Beatification is the third step, in which the Church establishes that the individual has performed a posthumous (after death) miracle. Martyrs, however, do not require proof of having performed a miracle in order to be beatified. To determine the occurrence of a miracle, presenting only eyewitness accounts are insufficient. There must be proper documentation and authentication of the miracle. Scientists, medical experts and theological experts are consulted for knowledge and expertise to provide insight into the healing miracles. Doctors also examine the healing miracles to determine if there is any scientific or medical explanation. If there is no natural explanation, the healing is then recognized as being a miracle. If the healing is proven to be a miracle, this means that God has performed a miracle in response to the Blessed person’s prayer. For instance, if someone was ill and prayed to the candidate in question, and was thereby cured without any natural explanation, this would indicate a miracle occurred. After the pre-requisite of a posthumous miracle is completed, the pope can then deem the candidate as blessed.

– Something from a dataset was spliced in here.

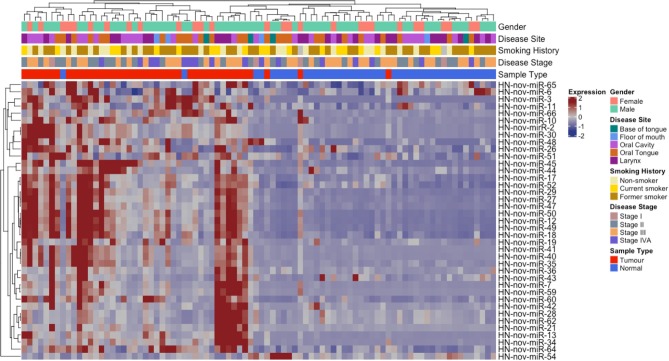
Unsupervised hierarchal clustering analysis comprising 39 HNnov-miR expressed in both tumors and non-malignant tissue. The dendogram shows two clusters, the first enriched by non-neoplastic samples (novel miRNA expression predominantly low) and the second by tumor samples (novel miRNA expression predominantly high). Heatmap annotation bars show some of the clinical parameters associated with each tissue sample, including gender, disease site and stage, smoking history, and tissue type.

The final stage is recognizing the Blessed as a being a Saint. Evidence of another miracle must be presented to the pope. If the pope approves, the candidate can be recognized publicly as a saint. The saint is then recognized to have Beatific Vision, which means that God has directly communicated to the saint when he or she has achieved perfect salvation (heaven).
Normally the act of beatification and recognition of sainthood occurs in St. Peter’s Square outside the Vatican and St. Peter’s Basilica. At other times, the public recognition of a candidate being blessed and becoming a saint occur where the person spent his or her life.
Some saints are selected to be patron saints, who are heavenly advocates for various things, such as countries, areas, occupations, families and people. Patron saints are believed to be protectors for the area in which they are in charge. Usually, patron saints become saints over places and specializations which they were involved in during their lifetime.